## [Things to do]
1 > From the passage on terrorism in Africa, name every substance listed as being trafficked across the Sahel.
2 > Answer these questions using the passage on terrorism in Africa:
(a) For which places are the trafficked drugs bound?
(b) According to the text, who gains from the chaos?
(c) What does the text say "terrorism" justifies?
3 > Reproduce a portion of the passage on terrorism in Africa: begin at the words "Instead, they move" and stop after "destabilize entire nations.".

## [Page extract]
In Africa today, we are told the terrorists are the threat.
But look closer. What do these groups really want?
They don’t build schools.
They don’t build hospitals.
They don’t govern with justice.
They don’t feed the hungry.
So what is their political vision? What is their future plan?
The truth is, they don’t have one.
Instead, they move in shadows, trafficking drugs across the Sahel. Cocaine, heroin, meth, counterfeit medicines — not produced here, not for African consumption, but funneled through our deserts and borders, destined for Europe and America where the price is high.
Africa is not the destination. Africa is the highway. The corridor. The blood road.
And the terrorists? They don’t just use the drugs. They tax the convoys. They guard the routes. They take their cut — and in return, they destabilize entire nations.
But ask yourself — who benefits from this endless chaos?
Not the farmers.
Not the mothers.
Not the youth.
It is foreign powers who gain.
Because a weak Africa is an Africa open to exploitation.
Because “terrorism” justifies foreign armies planting their boots on our soil.

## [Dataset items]
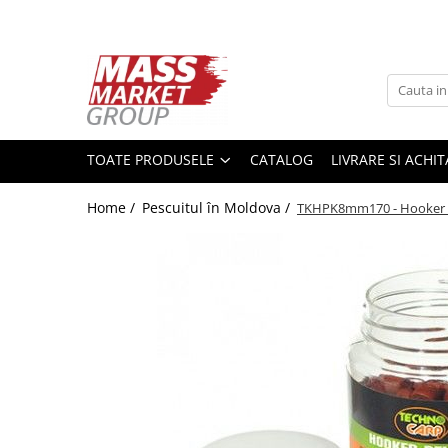
Toate Produsele
Pescuitul în Moldova
Pescuit la crap
TOATE PRODUSELE
CATALOG
LIVRARE SI ACHI
Lansete la crap
Mulinete la crap
Home /
Pescuitul în Moldova /
TKHPK8mm170 - Hooker Pe
Fire Crap
Plumbi, momitoare
Protectie, pastrare
Accesorii nadire, sondare
Accesorii, monturi crap
Rod Pod, picheti, suporti
Carlige crap
Avertizoare si swingere
Pescuit Feeder, Stationar, Pluta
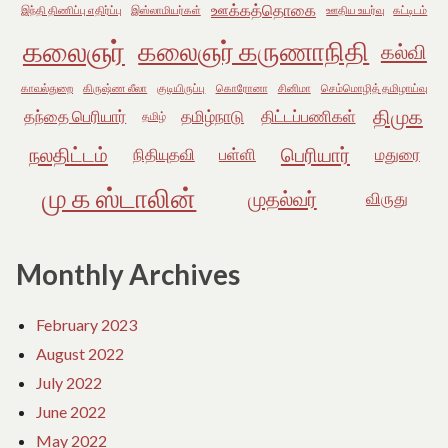
ஊக்கத்தொகை
இந்தி திணிப்பு எதிர்ப்பு
இஸ்லாமியர்கள்
ஊதிய உயர்வு
கட்டிடம்
கலைஞர்
கலைஞர் கருணாநிதி
கல்வி
காவல்துறை
கிருஷ்ண லீலா
குடியிருப்பு
கொரோனா
சினிமா
செம்மொழித் தமிழாய்வு
திமுக
தந்தை பெரியார்
தமிழ்நாடு
திட்டப்பணிகள்
தமிழ்
நலதிட்டம்
பெரியார்
நிதியுதவி
பள்ளி
மதுரை
மு க ஸ்டாலின்
முதல்வர்
விருது
Monthly Archives
February 2023
August 2022
July 2022
June 2022
May 2022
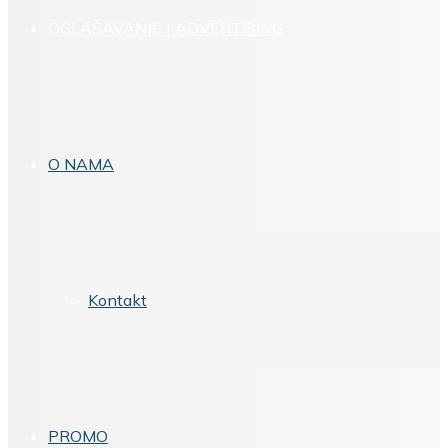
OGLAŠAVANJE | ADVERTISING
O NAMA
Kontakt
PROMO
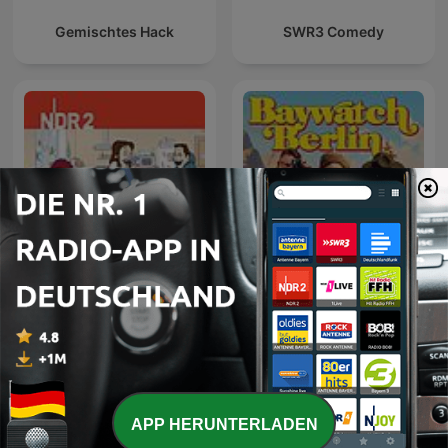
Gemischtes Hack
SWR3 Comedy
NDR 2 - Wir sind die
Baywatch Berlin
Freeses
APP HERUNTERLADEN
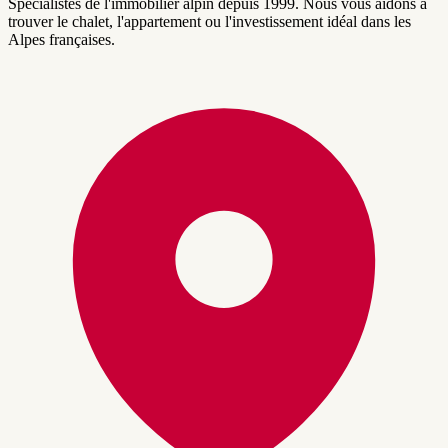
Spécialistes de l'immobilier alpin depuis 1999. Nous vous aidons à
trouver le chalet, l'appartement ou l'investissement idéal dans les
Alpes françaises.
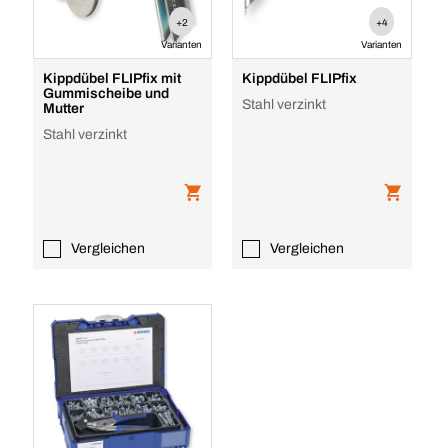
+2
+4
Varianten
Varianten
Kippdübel FLIPfix mit
Kippdübel FLIPfix
Gummischeibe und
Stahl verzinkt
Mutter
Stahl verzinkt
Vergleichen
Vergleichen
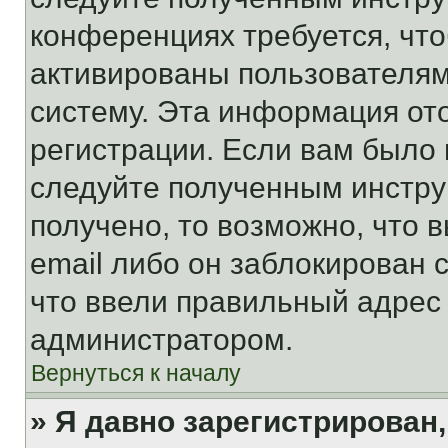
конференциях требуется, чт
активированы пользователям
систему. Эта информация от
регистрации. Если вам было
следуйте полученным инстру
получено, то возможно, что 
email либо он заблокирован 
что ввели правильный адрес 
администратором.
Вернуться к началу
» Я давно зарегистрирован,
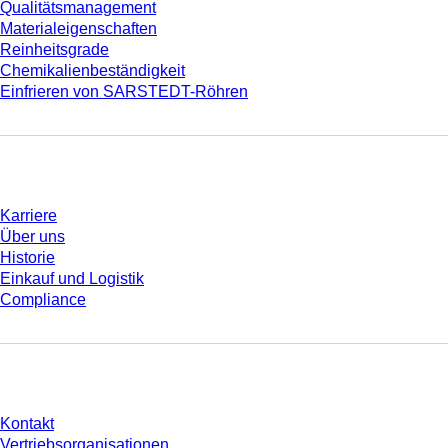
Qualitätsmanagement
Materialeigenschaften
Reinheitsgrade
Chemikalienbeständigkeit
Einfrieren von SARSTEDT-Röhren
Unternehmen und Karriere
Karriere
Über uns
Historie
Einkauf und Logistik
Compliance
Sie haben Fragen?
Kontakt
Vertriebsorganisationen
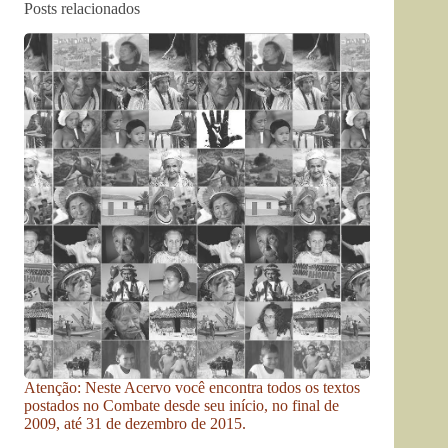
Posts relacionados
Atenção: Neste Acervo você encontra todos os textos
postados no Combate desde seu início, no final de
2009, até 31 de dezembro de 2015.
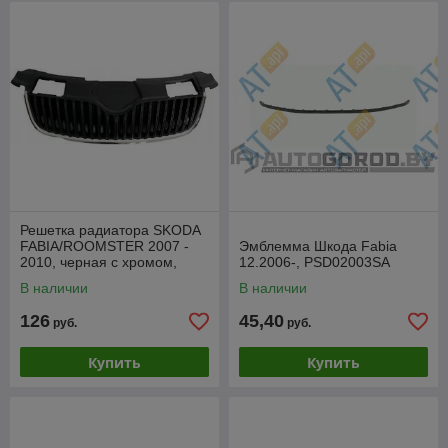
Решетка радиатора SKODA
FABIA/ROOMSTER 2007 -
Эмблемма Шкода Fabia
2010, черная с хромом,
12.2006-, PSD02003SA
PSD07017GA
В наличии
В наличии
126
45,40
руб.
руб.
Купить
Купить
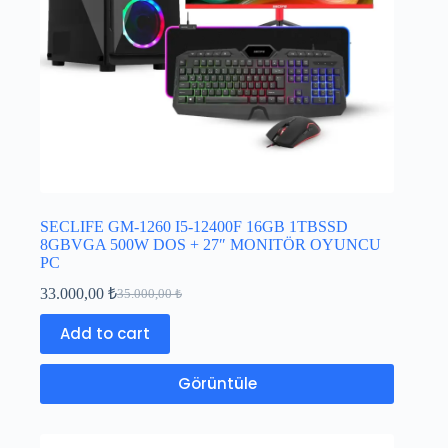
SECLIFE GM-1260 I5-12400F 16GB 1TBSSD
8GBVGA 500W DOS + 27″ MONITÖR OYUNCU
PC
33.000,00
₺
35.000,00
₺
Add to cart
Görüntüle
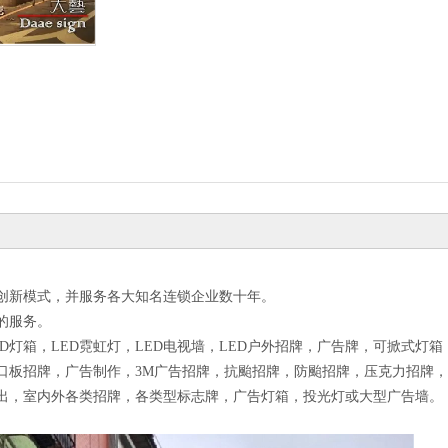
创新模式，并服务各大知名连锁企业数十年。
的服务。
LED灯箱，LED霓虹灯，LED电视墙，LED户外招牌，广告牌，可掀式
口板招牌，广告制作，3M广告招牌，抗颱招牌，防颱招牌，压克力招牌
出，室内外各类招牌，各类型标志牌，广告灯箱，投光灯或大型广告墙。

## [Answers]
1 > Cocaine, heroin, meth, counterfeit medicines

2 >
(a) Europe and America
(b) Foreign powers
(c) Foreign armies planting their boots on African soil

3 >
Instead, they move in shadows, trafficking drugs across the Sahel. Cocaine, heroin, meth, counterfeit medicines — not produced here, not for African consumption, but funneled through our deserts and borders, destined for Europe and America where the price is high.
Africa is not the destination. Africa is the highway. The corridor. The blood road.
And the terrorists? They don’t just use the drugs. They tax the convoys. They guard the routes. They take their cut — and in return, they destabilize entire nations.